Instead of being the beginning of a world full of digital assistants making our lives easier, Alexa has ushered in doubt and worry. It turns on when it shouldn’t. It listens when we don’t want it to. Alexa’s underlying machine learning models aren’t perfect–and to be fair, nobody expected they would be–but training those models requires data we create in the privacy of our own homes. That data needs to be annotated. And that means, somewhere, someone we don’t know is listening to us talk to a computer we might not know was even recording us in the first place.
The Adam Clark Estes piece we linked above spells out these issues in great detail, but the second paragraph lays out some of the most troubling stuff:
“Privacy advocates have filed a complaint with the Federal Trade Commission (FTC) alleging these devices violate the Federal Wiretap Act. Journalists have investigated the dangers of always-on microphones and artificially intelligent voice assistants. Skeptical tech bloggers like me have argued these things were more powerful than people realized and overloaded with privacy violations. Recent news stories about how Amazon employees review certain Alexa commands suggest the situation is worse than we thought.”
Now, a lot of us who work in tech understand that data is the bedrock for myriad companies and solutions out there. Collecting that data essentially makes those companies money and it makes their solutions smarter. But consumers aren’t thrilled with the idea that their every behavior is being cataloged, stored, analyzed, and sometimes viewed and labeled by a third party somewhere across the world.
Putting aside the privacy argument–not dismissing it, just setting it aside for a moment–Alexa also highlights a problem in the data science and machine learning collection: data hoarding.
Just think about how much data is created by Alexa users. There are over 100 million Alexa devices in the wild today. About 66 million people have a smart speaker and Amazon’s Echo accounts for about 60% of that. That’s a truly staggering amount of voice data on its face. But now think about what we mentioned above: sometimes Alexa devices just turn on. They’re collecting more data, some of it potentially illegal, others of it just of poor quality generally.

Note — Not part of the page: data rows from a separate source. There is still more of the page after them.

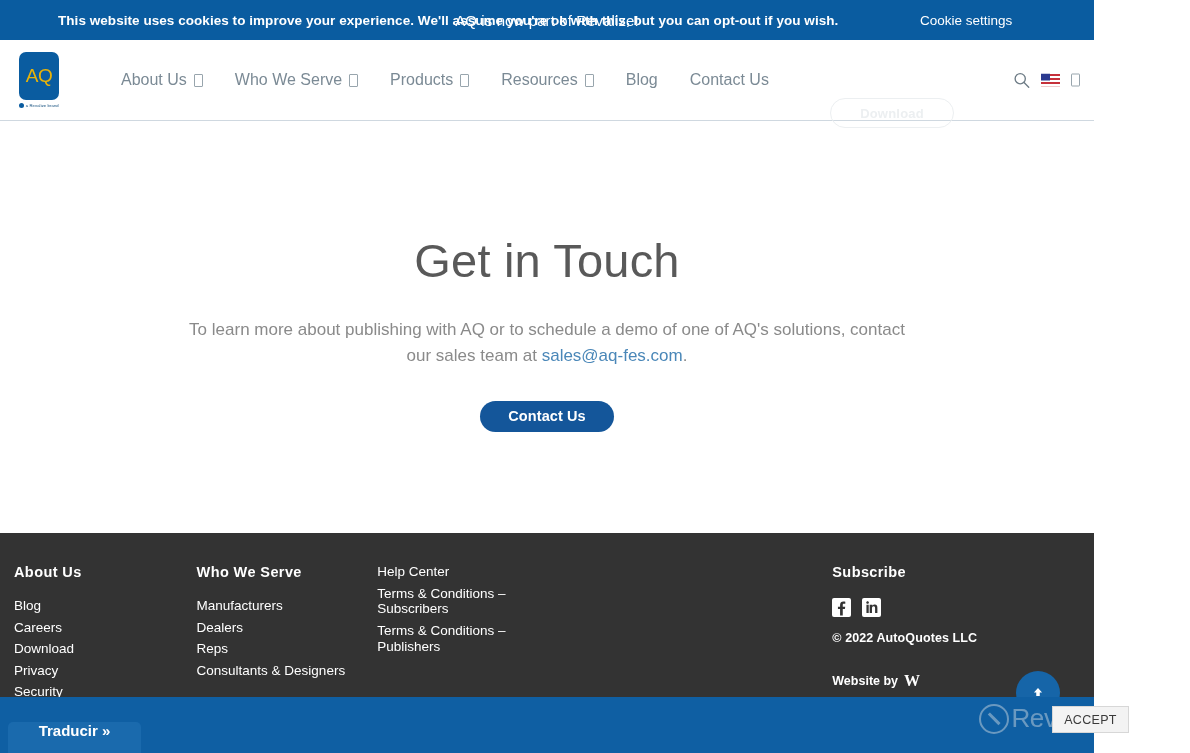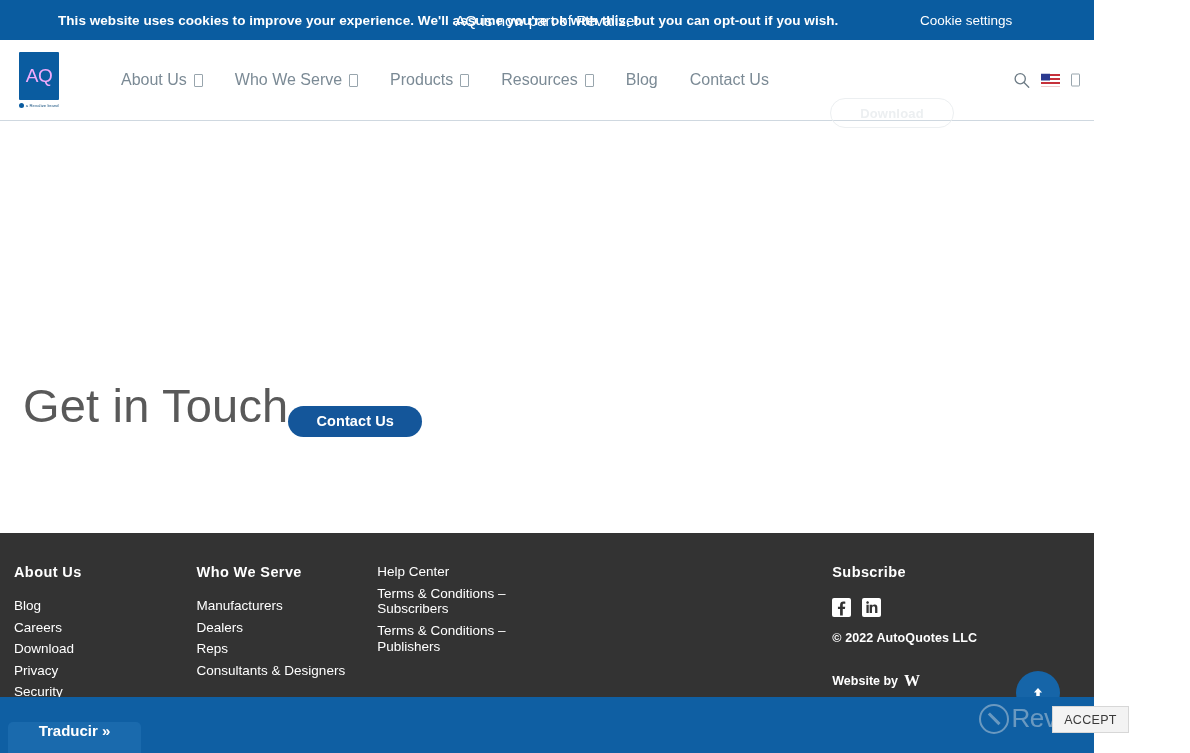"AQ" .logo-box { border-radius: 1px -> 7px; color: #f0abfc -> #eab308 }
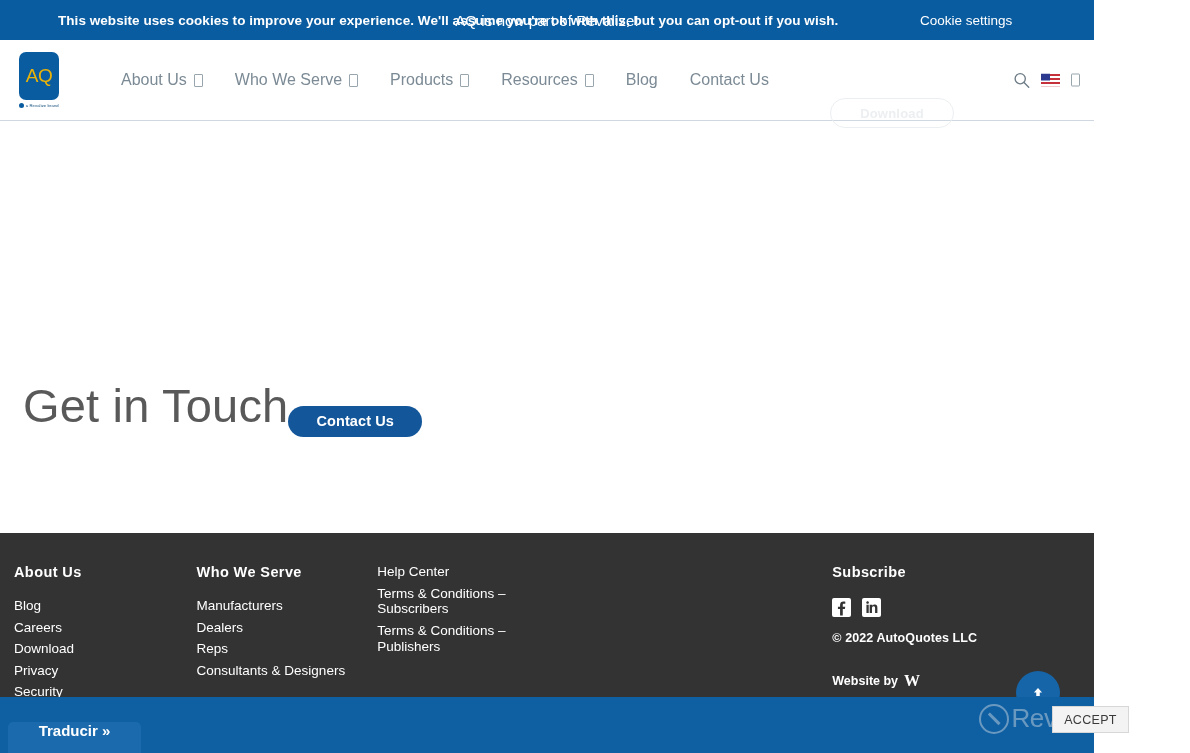"Get in Touch" .main { flex-direction: row -> column; padding-left: 23px -> none }
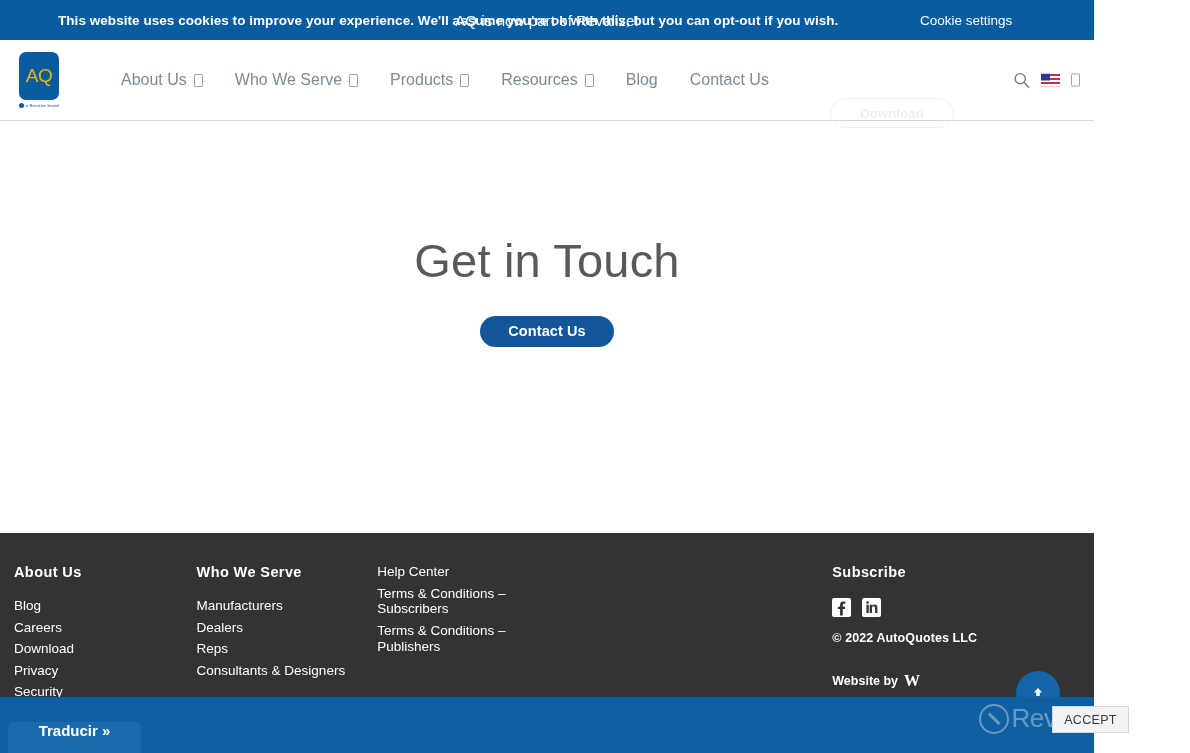"To learn more about publishing" p.lede { html: none -> <p> <span>To learn more about publishing with AQ or to schedule a demo of one of AQ's solutions, contact our sales team at </span><a>sales@aq-fes.com</a><span>.</span> </p> }
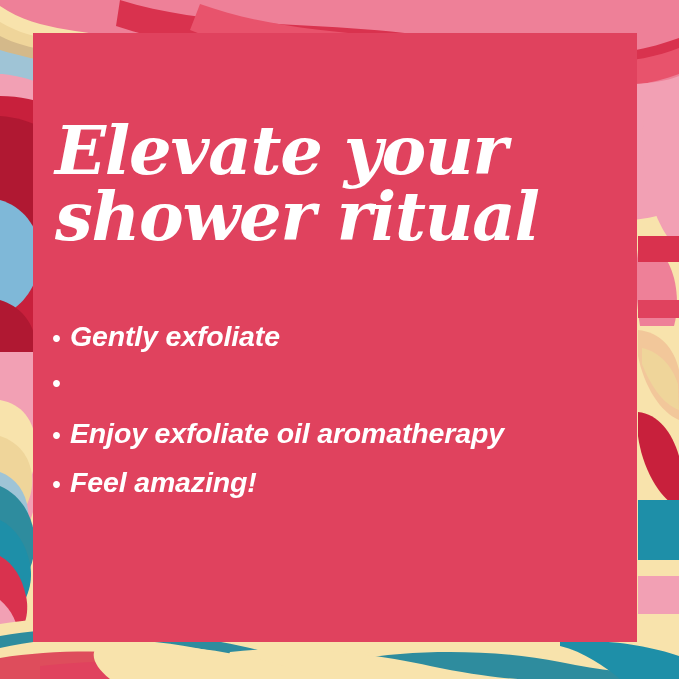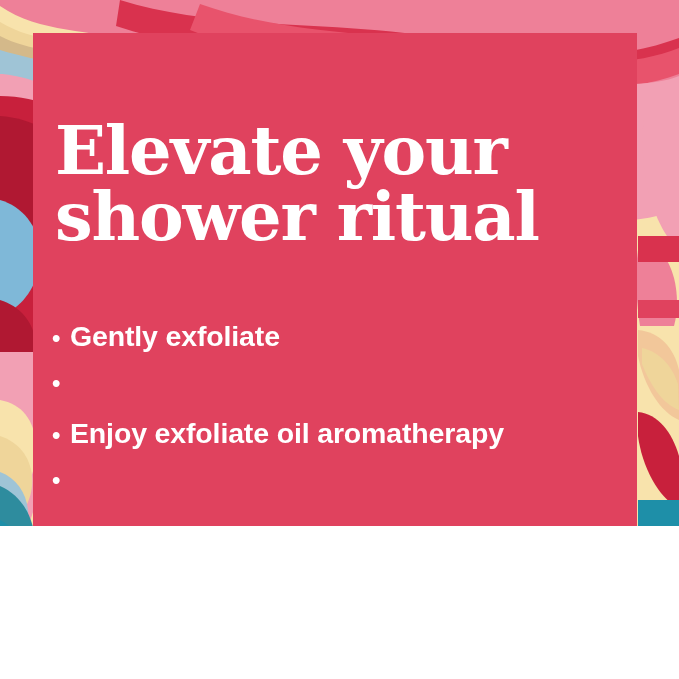"Elevate your" #graphic { font-style: none -> italic; height: 526px -> 679px }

Now, sure, some of that data is going to be really valuable, useful, informative data Amazon can use to make Alexa more sophisticated. No one denies that (though again, there are some privacy concerns). The issue is that not all data is created equal. Some of that data is actively bad, in fact.
Collecting all of that data, well, that’s a pervasive habit in our industry. But what you end up with is a scenario where it can become difficult to understand what the helpful data is and what the useless or harmful data looks like. The intent might’ve been to build better models from that galaxy of data but now you’re left with a huge data value problem. And that means you’ll need an advanced and extensive data curation process just to uncover the data that will actually make your models better.
Now, Amazon’s not exactly hurting for capital but money alone doesn’t solve the problem. But for the rest of us, the consequence of hoarding too much data and assuming it’ll all be helpful or that we can work that out later is a bit more frightening. Vacuuming up every piece of data you can runs the risk of polluting the models you build off that data.
It’s why we believe that both data collection and curation is so critical for business success. Understanding which data will be useful for your project and which data isn’t is essential. Having a data curation strategy means that you can form a data collection process from that. Let us explain:
Say, for example, you’re working on autonomous vehicle models. That’s a data greedy problem but it’s also one where there’s a ton of harmful and redundant data that isn’t going to help your model. We can help you find what data really improves the behavior of your model now and over time as you continue training it. Understanding that, say, your model is greedy for rural road data means you can send drivers out to collect that data instead of squandering that valuable resource sitting in traffic on I-80. As the data your model needs evolve, your collection strategy can evolve with it.
In other words, having a data collection and curation strategy is just good business. Will that make your company as successful as Amazon? That’s a tall order. But you won’t find yourself wasting time training good models on bad data. And that’s certainly a good thing.